Exercise:
Put every line from the start of the listing through the line containing "without rep input." into a JSON list of strings, one string per line, with both ends included and blank lines omitted.

Information provided:
_ _ _ _ _

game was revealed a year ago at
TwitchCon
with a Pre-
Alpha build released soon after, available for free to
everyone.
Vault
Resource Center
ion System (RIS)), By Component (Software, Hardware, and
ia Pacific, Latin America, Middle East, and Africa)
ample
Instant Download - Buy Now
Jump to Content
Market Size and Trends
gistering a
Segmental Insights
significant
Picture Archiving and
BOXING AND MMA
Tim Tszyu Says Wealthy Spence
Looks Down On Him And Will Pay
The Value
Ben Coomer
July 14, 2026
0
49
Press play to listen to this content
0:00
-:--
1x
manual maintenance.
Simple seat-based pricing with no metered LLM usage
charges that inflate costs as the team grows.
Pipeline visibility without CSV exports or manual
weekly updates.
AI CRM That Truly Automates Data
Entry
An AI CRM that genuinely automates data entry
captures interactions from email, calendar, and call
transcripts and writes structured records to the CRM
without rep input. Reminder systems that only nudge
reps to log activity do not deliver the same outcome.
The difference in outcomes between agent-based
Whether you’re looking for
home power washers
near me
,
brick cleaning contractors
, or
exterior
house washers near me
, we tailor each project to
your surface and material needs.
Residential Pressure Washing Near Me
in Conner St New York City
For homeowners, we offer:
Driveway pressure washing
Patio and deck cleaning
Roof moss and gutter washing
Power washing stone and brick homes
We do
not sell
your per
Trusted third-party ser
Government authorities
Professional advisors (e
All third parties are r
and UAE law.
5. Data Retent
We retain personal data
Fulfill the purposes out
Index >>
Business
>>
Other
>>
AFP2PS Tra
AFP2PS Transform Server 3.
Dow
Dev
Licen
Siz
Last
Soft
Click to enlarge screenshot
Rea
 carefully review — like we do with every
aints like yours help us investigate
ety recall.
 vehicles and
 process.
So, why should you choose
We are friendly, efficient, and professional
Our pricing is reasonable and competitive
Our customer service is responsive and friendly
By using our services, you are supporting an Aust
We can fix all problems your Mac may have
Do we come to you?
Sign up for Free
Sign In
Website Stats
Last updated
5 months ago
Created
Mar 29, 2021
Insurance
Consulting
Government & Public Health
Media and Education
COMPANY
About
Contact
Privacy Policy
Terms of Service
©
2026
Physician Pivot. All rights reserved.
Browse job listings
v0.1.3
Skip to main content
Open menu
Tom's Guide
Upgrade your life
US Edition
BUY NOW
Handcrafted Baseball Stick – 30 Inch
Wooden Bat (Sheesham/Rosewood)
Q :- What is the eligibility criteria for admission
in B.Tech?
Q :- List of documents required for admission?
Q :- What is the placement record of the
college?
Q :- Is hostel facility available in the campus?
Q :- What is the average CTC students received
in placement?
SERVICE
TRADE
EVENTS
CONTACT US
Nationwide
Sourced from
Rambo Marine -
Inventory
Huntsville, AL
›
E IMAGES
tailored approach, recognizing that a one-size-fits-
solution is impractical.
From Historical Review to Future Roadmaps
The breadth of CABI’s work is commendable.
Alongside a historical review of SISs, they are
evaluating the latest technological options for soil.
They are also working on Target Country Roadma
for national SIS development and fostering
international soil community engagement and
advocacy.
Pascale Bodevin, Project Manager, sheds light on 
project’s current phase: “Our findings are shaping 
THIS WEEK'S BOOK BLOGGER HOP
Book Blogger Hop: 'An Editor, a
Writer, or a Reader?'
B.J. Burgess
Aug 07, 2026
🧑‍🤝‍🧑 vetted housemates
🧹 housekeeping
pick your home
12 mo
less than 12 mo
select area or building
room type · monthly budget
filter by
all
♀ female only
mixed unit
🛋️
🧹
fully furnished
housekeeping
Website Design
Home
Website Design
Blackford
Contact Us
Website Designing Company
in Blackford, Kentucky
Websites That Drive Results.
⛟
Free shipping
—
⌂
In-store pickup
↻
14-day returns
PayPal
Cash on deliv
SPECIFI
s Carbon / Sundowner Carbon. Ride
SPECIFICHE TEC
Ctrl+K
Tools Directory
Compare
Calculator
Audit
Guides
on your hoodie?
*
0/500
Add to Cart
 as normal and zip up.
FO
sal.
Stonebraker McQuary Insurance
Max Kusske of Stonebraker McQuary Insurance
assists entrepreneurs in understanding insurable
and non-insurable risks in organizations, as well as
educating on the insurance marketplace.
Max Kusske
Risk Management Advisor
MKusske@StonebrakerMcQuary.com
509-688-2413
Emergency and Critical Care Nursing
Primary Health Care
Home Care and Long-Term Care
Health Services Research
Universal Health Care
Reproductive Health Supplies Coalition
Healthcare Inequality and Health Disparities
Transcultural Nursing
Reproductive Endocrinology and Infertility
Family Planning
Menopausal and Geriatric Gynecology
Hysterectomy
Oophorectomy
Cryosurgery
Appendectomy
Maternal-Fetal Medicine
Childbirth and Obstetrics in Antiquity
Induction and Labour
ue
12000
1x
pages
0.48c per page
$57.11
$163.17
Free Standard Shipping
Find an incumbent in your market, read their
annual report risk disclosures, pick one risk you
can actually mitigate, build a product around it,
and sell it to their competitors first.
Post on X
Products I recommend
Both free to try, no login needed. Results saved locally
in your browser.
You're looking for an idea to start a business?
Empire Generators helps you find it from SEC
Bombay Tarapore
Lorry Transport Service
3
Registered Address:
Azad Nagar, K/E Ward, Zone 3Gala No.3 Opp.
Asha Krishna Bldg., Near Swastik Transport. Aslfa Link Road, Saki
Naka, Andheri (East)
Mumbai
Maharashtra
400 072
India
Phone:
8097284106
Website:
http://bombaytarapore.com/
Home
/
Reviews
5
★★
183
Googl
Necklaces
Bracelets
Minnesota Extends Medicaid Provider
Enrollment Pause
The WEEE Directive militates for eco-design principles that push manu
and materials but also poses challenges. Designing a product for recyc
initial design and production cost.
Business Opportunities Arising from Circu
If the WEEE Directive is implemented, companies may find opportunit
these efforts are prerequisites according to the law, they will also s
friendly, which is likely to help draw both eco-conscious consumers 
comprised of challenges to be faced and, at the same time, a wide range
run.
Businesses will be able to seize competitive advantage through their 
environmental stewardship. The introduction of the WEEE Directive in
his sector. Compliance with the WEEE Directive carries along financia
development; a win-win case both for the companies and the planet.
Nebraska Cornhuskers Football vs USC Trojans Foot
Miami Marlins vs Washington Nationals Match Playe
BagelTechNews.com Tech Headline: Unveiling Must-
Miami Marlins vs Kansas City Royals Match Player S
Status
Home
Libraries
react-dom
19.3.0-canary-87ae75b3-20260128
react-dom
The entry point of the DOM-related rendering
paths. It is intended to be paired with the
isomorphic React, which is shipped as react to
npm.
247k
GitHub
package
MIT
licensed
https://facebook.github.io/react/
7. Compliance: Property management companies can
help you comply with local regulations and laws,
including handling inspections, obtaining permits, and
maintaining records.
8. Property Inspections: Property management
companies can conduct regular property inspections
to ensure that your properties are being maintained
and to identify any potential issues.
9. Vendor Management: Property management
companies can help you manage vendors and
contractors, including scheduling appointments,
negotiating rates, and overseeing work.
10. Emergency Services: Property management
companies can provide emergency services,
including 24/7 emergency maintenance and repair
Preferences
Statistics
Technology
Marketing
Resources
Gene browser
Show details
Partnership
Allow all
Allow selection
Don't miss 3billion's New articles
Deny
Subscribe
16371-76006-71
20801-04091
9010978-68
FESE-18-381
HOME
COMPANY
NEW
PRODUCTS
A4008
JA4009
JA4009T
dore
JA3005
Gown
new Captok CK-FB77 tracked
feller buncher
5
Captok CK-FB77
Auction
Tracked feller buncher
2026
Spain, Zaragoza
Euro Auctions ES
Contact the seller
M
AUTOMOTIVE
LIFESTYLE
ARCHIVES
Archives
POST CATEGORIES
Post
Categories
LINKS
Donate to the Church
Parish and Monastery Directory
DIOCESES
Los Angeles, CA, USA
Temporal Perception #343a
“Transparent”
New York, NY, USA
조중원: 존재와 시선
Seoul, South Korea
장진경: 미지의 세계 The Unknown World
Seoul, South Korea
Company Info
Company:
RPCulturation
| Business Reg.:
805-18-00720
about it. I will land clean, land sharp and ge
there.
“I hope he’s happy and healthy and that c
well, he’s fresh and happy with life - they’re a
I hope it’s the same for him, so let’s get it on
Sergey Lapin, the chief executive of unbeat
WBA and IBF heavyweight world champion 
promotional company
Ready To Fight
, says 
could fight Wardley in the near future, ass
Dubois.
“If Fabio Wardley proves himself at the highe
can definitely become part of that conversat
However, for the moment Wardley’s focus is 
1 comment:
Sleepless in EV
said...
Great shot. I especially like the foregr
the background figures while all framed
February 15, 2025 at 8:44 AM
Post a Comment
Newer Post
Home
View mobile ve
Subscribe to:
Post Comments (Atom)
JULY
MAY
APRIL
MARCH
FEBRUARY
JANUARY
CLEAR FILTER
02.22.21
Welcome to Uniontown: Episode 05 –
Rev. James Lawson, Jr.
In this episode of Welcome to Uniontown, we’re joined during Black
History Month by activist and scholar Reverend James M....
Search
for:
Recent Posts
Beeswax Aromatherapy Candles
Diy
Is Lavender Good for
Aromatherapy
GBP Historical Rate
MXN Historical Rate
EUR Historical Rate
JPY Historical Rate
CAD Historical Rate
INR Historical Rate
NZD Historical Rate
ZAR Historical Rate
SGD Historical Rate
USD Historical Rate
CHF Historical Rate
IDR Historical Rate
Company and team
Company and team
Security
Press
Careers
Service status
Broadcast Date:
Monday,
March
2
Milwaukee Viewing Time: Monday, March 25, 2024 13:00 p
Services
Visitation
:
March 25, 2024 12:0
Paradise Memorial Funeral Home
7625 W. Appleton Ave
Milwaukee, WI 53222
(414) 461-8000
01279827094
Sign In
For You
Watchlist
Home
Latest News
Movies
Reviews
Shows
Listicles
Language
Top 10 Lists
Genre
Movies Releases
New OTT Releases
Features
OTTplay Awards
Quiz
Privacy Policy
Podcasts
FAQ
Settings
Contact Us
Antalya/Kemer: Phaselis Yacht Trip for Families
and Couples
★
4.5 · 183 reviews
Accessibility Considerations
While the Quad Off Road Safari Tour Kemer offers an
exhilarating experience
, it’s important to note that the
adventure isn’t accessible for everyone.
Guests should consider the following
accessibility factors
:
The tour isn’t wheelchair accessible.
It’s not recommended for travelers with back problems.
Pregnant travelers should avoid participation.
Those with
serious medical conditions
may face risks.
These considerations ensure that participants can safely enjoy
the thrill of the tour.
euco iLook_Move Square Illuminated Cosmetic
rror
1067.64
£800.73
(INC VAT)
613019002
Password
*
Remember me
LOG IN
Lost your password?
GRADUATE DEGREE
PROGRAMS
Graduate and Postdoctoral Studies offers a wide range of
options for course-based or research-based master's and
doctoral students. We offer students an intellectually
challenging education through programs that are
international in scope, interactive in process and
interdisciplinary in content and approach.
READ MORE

_ _ _ _ _

Final answer:
[
  "game was revealed a year ago at",
  "TwitchCon",
  "with a Pre-",
  "Alpha build released soon after, available for free to",
  "everyone.",
  "Vault",
  "Resource Center",
  "ion System (RIS)), By Component (Software, Hardware, and",
  "ia Pacific, Latin America, Middle East, and Africa)",
  "ample",
  "Instant Download - Buy Now",
  "Jump to Content",
  "Market Size and Trends",
  "gistering a",
  "Segmental Insights",
  "significant",
  "Picture Archiving and",
  "BOXING AND MMA",
  "Tim Tszyu Says Wealthy Spence",
  "Looks Down On Him And Will Pay",
  "The Value",
  "Ben Coomer",
  "July 14, 2026",
  "0",
  "49",
  "Press play to listen to this content",
  "0:00",
  "-:--",
  "1x",
  "manual maintenance.",
  "Simple seat-based pricing with no metered LLM usage",
  "charges that inflate costs as the team grows.",
  "Pipeline visibility without CSV exports or manual",
  "weekly updates.",
  "AI CRM That Truly Automates Data",
  "Entry",
  "An AI CRM that genuinely automates data entry",
  "captures interactions from email, calendar, and call",
  "transcripts and writes structured records to the CRM",
  "without rep input. Reminder systems that only nudge"
]